Vitest with React Testing Library

 by Robin Wieruch
 - Edit this Post

A brief walkthrough on how to set up React Testing Library in Vitest when using Vite. The tutorial assumes that you have already created a React project with Vite either in JavaScript or TypeScript. Next, install Vitest on the command line:

npm install vitest --save-dev

Then in your package.json file, add another script which will run the tests eventually:

{
...
"scripts": {
"dev": "vite",
"build": "vite build",
"test": "vitest",
"preview": "vite preview"
},
...
}

Create a test file somewhere in your project with the suffix test, e.g. App.test.jsx, and give it the following content:

import { describe, it, expect } from 'vitest';
describe('something truthy and falsy', () => {
it('true to be true', () => {
expect(true).toBe(true);
});
it('false to be false', () => {
expect(false).toBe(false);
});
});

You can see that Vitest comes with test suites (here: describe), test cases (here: it) and assertions (here: expect().toBe()). If you have been using Jest before, you should be familiar with it, because Vitest acts as replacement for it.

You can already run your tests on the command line with npm run test.
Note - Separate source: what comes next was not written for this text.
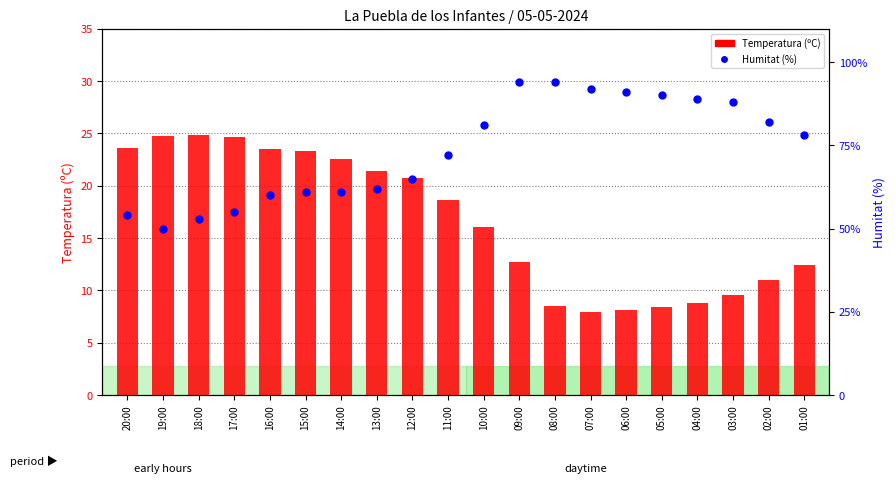

Which series has the largest total across all categories?

Humitat (%)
They should turn out green.

Vitest with React Testing Library

Since React Testing Library tests React components, we need to enable HTML in Vitest with a library like jsdom. First, install the library on the command line:

npm install jsdom --save-dev

Second, include it to the Vite configuration file:

import { defineConfig } from 'vite';
import react from '@vitejs/plugin-react';
// https://vitejs.dev/config/
export default defineConfig({
plugins: [react()],
test: {
environment: 'jsdom',
},
});

Third, install React Testing Library on the command line:

npm install @testing-library/react @testing-library/jest-dom --save-dev

Fourth, add a test setup file in tests/setup.js and give it the following implementation:

import { expect, afterEach } from 'vitest';
import { cleanup } from '@testing-library/react';
import * as matchers from "@testing-library/jest-dom/matchers";
expect.extend(matchers);
afterEach(() => {
cleanup();
});

And last, include this new test setup file in Vite's configuration file. In addition, make all imports from Vitest global, so that you don't need to perform these imports (e.g. expect) in each file manually anymore:

import { defineConfig } from 'vite';
import react from '@vitejs/plugin-react';
// https://vitejs.dev/config/
export default defineConfig({
plugins: [react()],
test: {
globals: true,
environment: 'jsdom',
setupFiles: './tests/setup.js',
},
});

That's it. You can render React components in Vitest now:

import { render, screen } from '@testing-library/react';
import App from './App';
describe('App', () => {
it('renders headline', () => {
render(<App title="React" />);
screen.debug();
// check if App components renders headline
});
});

Vitest is a great replacement for Jest, because it is faster, more modern, and gains lots of traction these days.